High Impact for Multi-Years: This is the scenario no one wants, worst case. It will involve widespread failure of crops, significantly reducing the amount of US produced vegetables, fruits, meat and dairy. Besides the roughly $50 Billion dollar loss to the agricultural industry, consumers around the nation will be impacted by more limited choices in food and will pay far more for what they get. Manufacturing in the Western US will be impacted because of widespread forest fires and extreme restrictions on water use. Impact of drought on energy production will make it harder to deliver stable electricity to businesses and homes, making periodic outages a routine occurrence, especially in hotter months. A widespread health crisis will be reflected in increased death due to pollution from fires and lack of sanitary water. Entire towns will be burned in fire. Downward spiral of the economy in the West will impact businesses across the nation and will also result in migration out of Western states to the East in search of respite from the drought and, hopefully, jobs. Higher education in the West will suffer from lack of students, lack of educators and lack of safe spaces.
Leveraging These Scenarios In Your Strategic Planning
Decision-makers can use these four scenarios in planning sessions by examining each scenario in turn. Ask yourself and your planners these questions for each scenario:
- Are there any core business processes that will fail in this future?
- What will the competitive landscape look like in this future?
- Is there anything we need to invest in now to optimize our position in this future?
- Are there any prudent changes to corporate policy to reduce risks in this future?
- How and when will we know if this future will come to pass?
- Are there changes to our products or services that can better serve the world in this scenario?
- How can our organization better inform and protect our people to reduce their personal risks in this future?
- Are there changes to our technology infrastructure that can help us succeed in this future?
- Should we make changes to our supply chain or partnerships or target customers to succeed in this future?
Integrating drought scenarios like the above into business planning can allow organizations to proactively prepare and adjust as best as possible.

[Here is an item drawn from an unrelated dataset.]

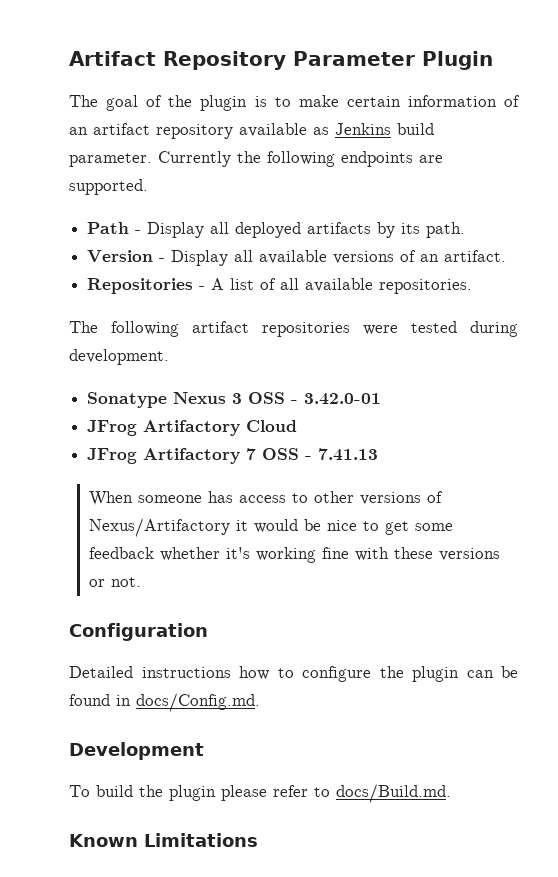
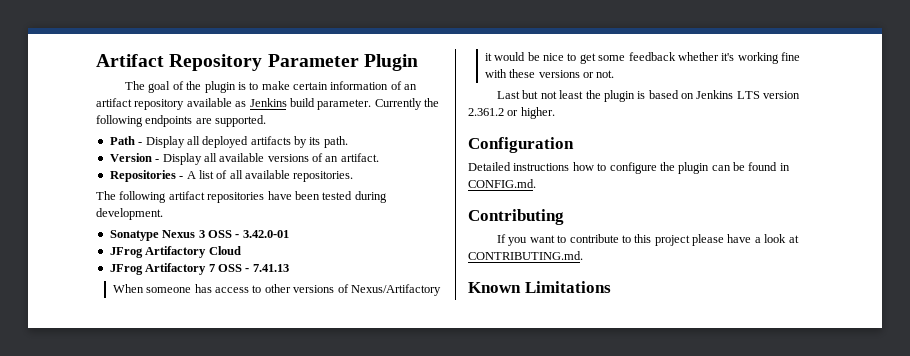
[363,325,398,335] were -> [267,191,320,200] have been
(141, 582) none -> [497,90,801,102] [468,107,555,119] // Last but not least the plugin is based on Jenkins LTS version 2.361.2 or higher.
[136,693,260,712] [69,742,204,760] [69,784,451,803] docs/Config.md. // Development // To build the plugin please refer to docs/Build.md. -> [468,179,536,188] [468,209,564,225] [497,234,799,246] [468,251,583,260] CONFIG.md. // Contributing // If you want to contribute to this project please have a look at CONTRIBUTING.md.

Many adjustments should be made by the nation, some of which are going to take years to execute on. These include designing and fielding a new energy grid built for the environment of today and tomorrow vice the one that was built for a cooler age. The nation should also prioritize its water movement and storage infrastructure. There is enough water in the nation, it is just not distributed and managed the way it needs to be for an optimal future. Other longer term solutions include establishing more high capacity Desalination plants. One worth studying is the Carlsbad Desalination Plant, a project laughed at by its detractors and criticized for being a big waste even after it was turned on in 1993. Environmental rights groups tried to kill it. Budget hawks thought it was a waste. Many politicians took easy pot shots at its supporters. But the supporters won out and now this plant provides enough water for 400,000 people. It is a case study in planning and preparation.